How you can become like a big corporation
Back in 2011, the Institute on Taxation & Economic Policy collaborated with the Citizens for Tax Justice to create a list of what it called “Corporate Taxpayers & Corporate Tax Dodgers” covering the preceding three years. Noting factors like accelerated depreciation, deductions for stock options, offshore tax shelters, and industry-specific tax breaks, the report identified many companies that not only avoided paying income tax over that three-year period but also got net refunds back from the U.S. Treasury. Corning Incorporated (NYSE:GLW) and Honeywell International Inc. (NYSE:HON) were among the 30 companies that had negative tax liability from 2008 to 2010, according to the report, while Wells Fargo & Co (NYSE:WFC) and AT&T Inc. (NYSE:T) received the largest amounts in what the report called “tax subsidies” — representing the difference between what those companies paid in tax versus what they would have paid under the 35% corporate tax rate. Through perfectly legal means, these companies all managed to hold the IRS at bay.

Corning Incorporated (NYSE:GLW)

Roth IRAs don’t involve any of the strategies that corporations use to their advantage, but they’re equally effective. When you open a Roth IRA, you don’t get any upfront tax deduction, which is why so many taxpayers never even think to go beyond the traditional IRAs that they’re more familiar with. When you’re focused on saving taxes now, the traditional IRA delivers a valuable tax deduction you can use on this year’s tax return, while the Roth doesn’t give you any current benefits at all.

But what you get in return for giving up those upfront benefits is so much more valuable. Throughout your lifetime, the income and gains that your Roth IRA investments generate are tax-free. Once you retire, you can take money out of your Roth IRA without paying any tax as well.

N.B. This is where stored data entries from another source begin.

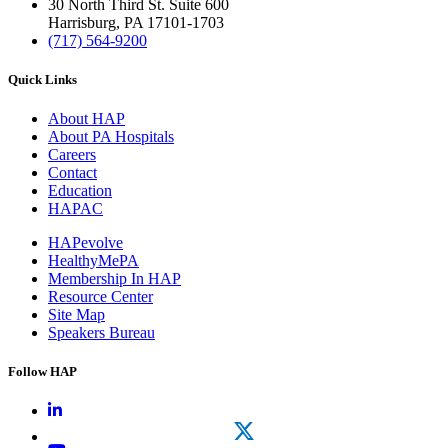
30 North Third St. Suite 600
Harrisburg, PA 17101-1703
(717) 564-9200
Quick Links
About HAP
About PA Hospitals
Careers
Contact
Education
HAPAC
HAPevolve
HealthyMePA
Membership In HAP
Resource Center
Site Map
Speakers Bureau
Follow HAP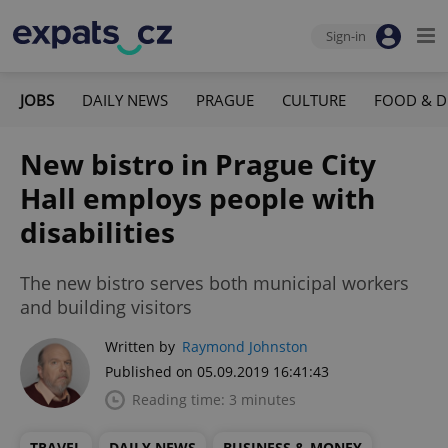
Sign-in
JOBS
DAILY NEWS
PRAGUE
CULTURE
FOOD & D
New bistro in Prague City
Hall employs people with
disabilities
The new bistro serves both municipal workers
and building visitors
Written by
Raymond Johnston
Published on 05.09.2019 16:41:43
Reading time: 3 minutes
TRAVEL
DAILY NEWS
BUSINESS & MONEY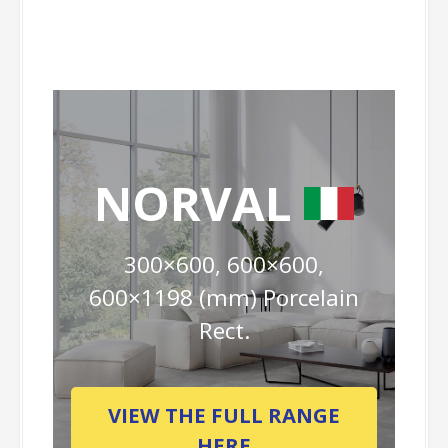
NORVAL
300×600, 600×600,
600×1198 (mm) Porcelain
Rect.
VIEW THE FULL RANGE
HERE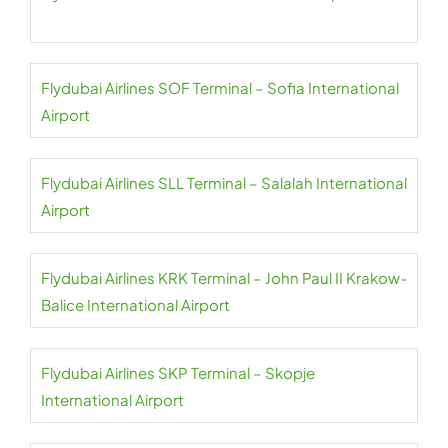
Flydubai Airlines SOF Terminal – Sofia International
Airport
Flydubai Airlines SLL Terminal – Salalah International
Airport
Flydubai Airlines KRK Terminal – John Paul II Krakow-
Balice International Airport
Flydubai Airlines SKP Terminal – Skopje
International Airport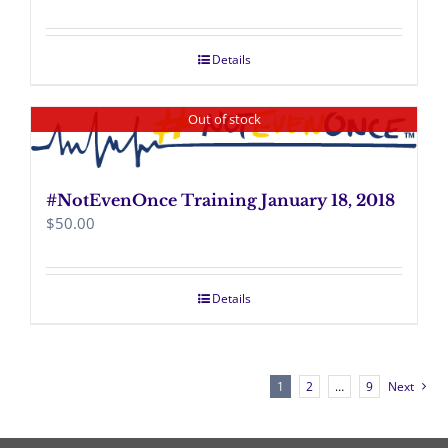
Details
Out of stock
#NotEvenOnce Training January 18, 2018
$
50.00
Details
1
2
…
9
Next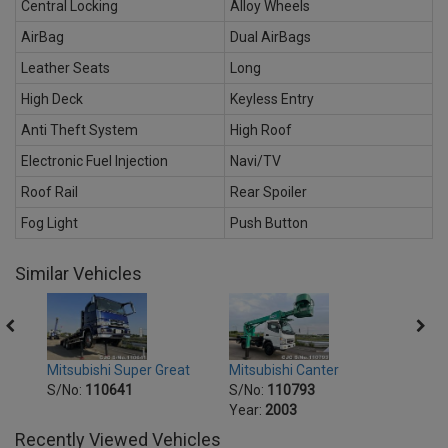
Central Locking
Alloy Wheels
AirBag
Dual AirBags
Leather Seats
Long
High Deck
Keyless Entry
Anti Theft System
High Roof
Electronic Fuel Injection
Navi/TV
Roof Rail
Rear Spoiler
Fog Light
Push Button
Similar Vehicles
at
Mitsubishi Super Great
Mitsubishi Canter
Mitsu
S/No:
110641
S/No:
110793
S/No
Year:
2003
Year:
Recently Viewed Vehicles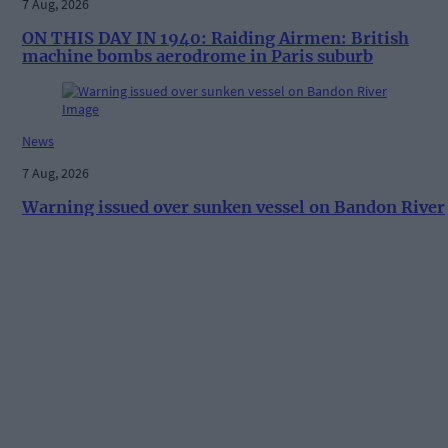
7 Aug, 2026
ON THIS DAY IN 1940: Raiding Airmen: British
machine bombs aerodrome in Paris suburb
News
7 Aug, 2026
Warning issued over sunken vessel on Bandon River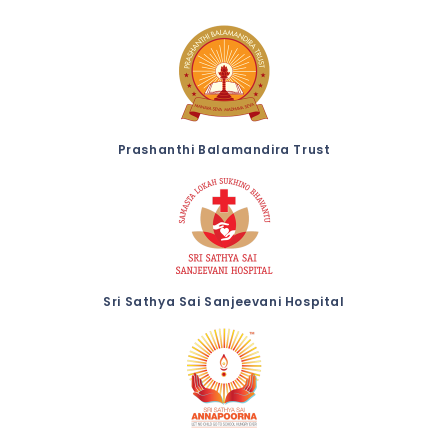
Prashanthi Balamandira Trust
Sri Sathya Sai Sanjeevani Hospital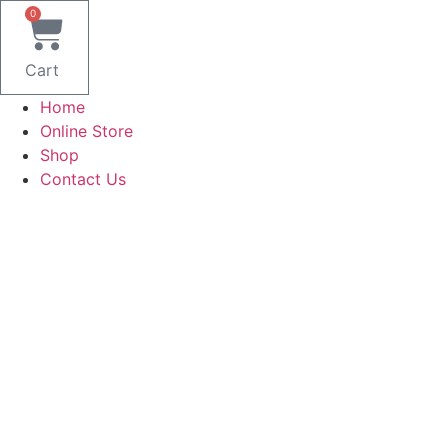
Skip
0
to
content
Cart
Home
Online Store
Shop
Contact Us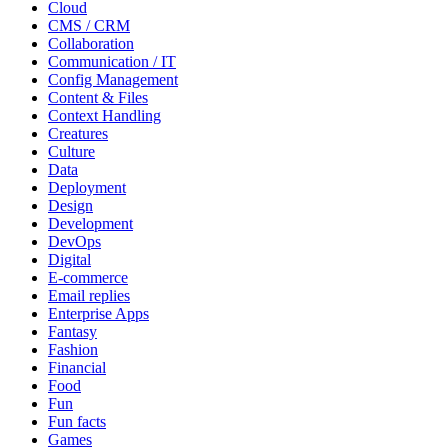
Cloud
CMS / CRM
Collaboration
Communication / IT
Config Management
Content & Files
Context Handling
Creatures
Culture
Data
Deployment
Design
Development
DevOps
Digital
E-commerce
Email replies
Enterprise Apps
Fantasy
Fashion
Financial
Food
Fun
Fun facts
Games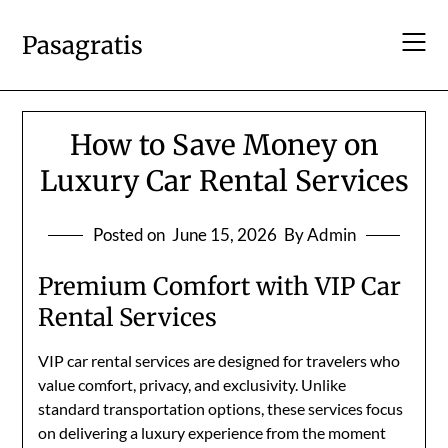
Skip
to
Pasagratis
content
How to Save Money on
Luxury Car Rental Services
Posted on
June 15, 2026
By Admin
Premium Comfort with VIP Car
Rental Services
VIP car rental services are designed for travelers who
value comfort, privacy, and exclusivity. Unlike
standard transportation options, these services focus
on delivering a luxury experience from the moment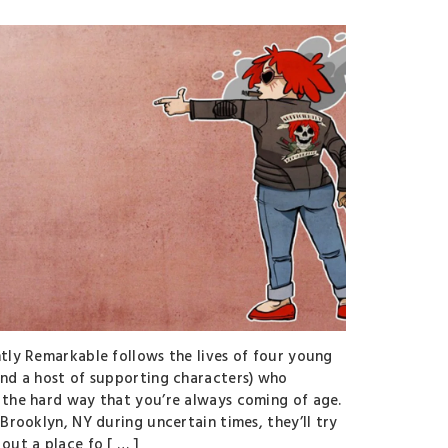
ntly Remarkable follows the lives of four young
and a host of supporting characters) who
 the hard way that you’re always coming of age.
 Brooklyn, NY during uncertain times, they’ll try
out a place fo [ … ]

But how can you protect your heirs?
Those benefits are great for retirees, but the even more valuable aspect of Roth IRAs is that you can hold onto them forever. Unlike traditional IRAs, which force you to start taking distributions from your retirement account when you reach age 70 1/2, Roth IRAs have no minimum required distributions at any age. If you don’t need the money in your Roth, you can leave it untouched and let those tax-free earnings continue to build.

Even better, you can pass on your Roth IRA to future generations. They will be required to start taking minimum distributions from their inherited accounts. But under the current rules, most heirs can stretch out their withdrawals from inherited Roth IRAs over the course of their expected lifespan, using life expectancy tables to pull out an appropriate percentage of the account balance every year. And best of all, those distributions are free of income tax for your heirs as well, giving you and your family generations of avoiding tax entirely — all for the cost of forgoing a small upfront tax deduction.